DATA LISTING:
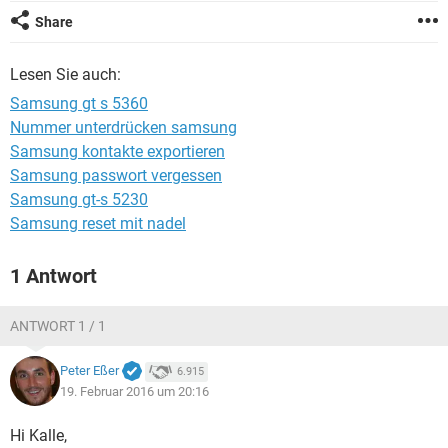
FACEBOOK
HARDWARE
Share
Lesen Sie auch:
Samsung gt s 5360
Nummer unterdrücken samsung
Samsung kontakte exportieren
Samsung passwort vergessen
Samsung gt-s 5230
Samsung reset mit nadel
1 Antwort
ANTWORT 1 / 1
Peter Eßer
6.915
19. Februar 2016 um 20:16
Hi Kalle,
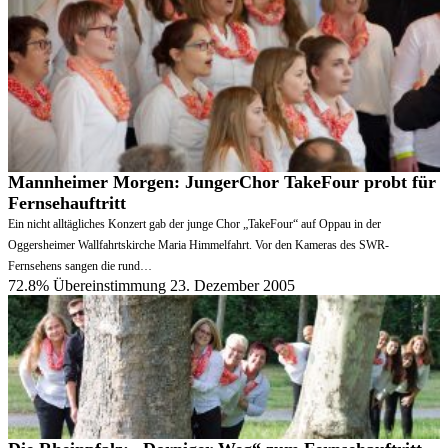
Mannheimer Morgen: JungerChor TakeFour probt für
Fernsehauftritt
Ein nicht alltägliches Konzert gab der junge Chor „TakeFour“ auf Oppau in der
Oggersheimer Wallfahrtskirche Maria Himmelfahrt. Vor den Kameras des SWR-
Fernsehens sangen die rund…
72.8% Übereinstimmung
23. Dezember 2005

EXERCISE INSTRUCTIONS:
Please copy every entry exactly, without the pictures.

EXERCISE RESULT:
FACEBOOK
HARDWARE
Share
Lesen Sie auch:
Samsung gt s 5360
Nummer unterdrücken samsung
Samsung kontakte exportieren
Samsung passwort vergessen
Samsung gt-s 5230
Samsung reset mit nadel
1 Antwort
ANTWORT 1 / 1
Peter Eßer
6.915
19. Februar 2016 um 20:16
Hi Kalle,
Mannheimer Morgen: JungerChor TakeFour probt für
Fernsehauftritt
Ein nicht alltägliches Konzert gab der junge Chor „TakeFour“ auf Oppau in der
Oggersheimer Wallfahrtskirche Maria Himmelfahrt. Vor den Kameras des SWR-
Fernsehens sangen die rund…
72.8% Übereinstimmung
23. Dezember 2005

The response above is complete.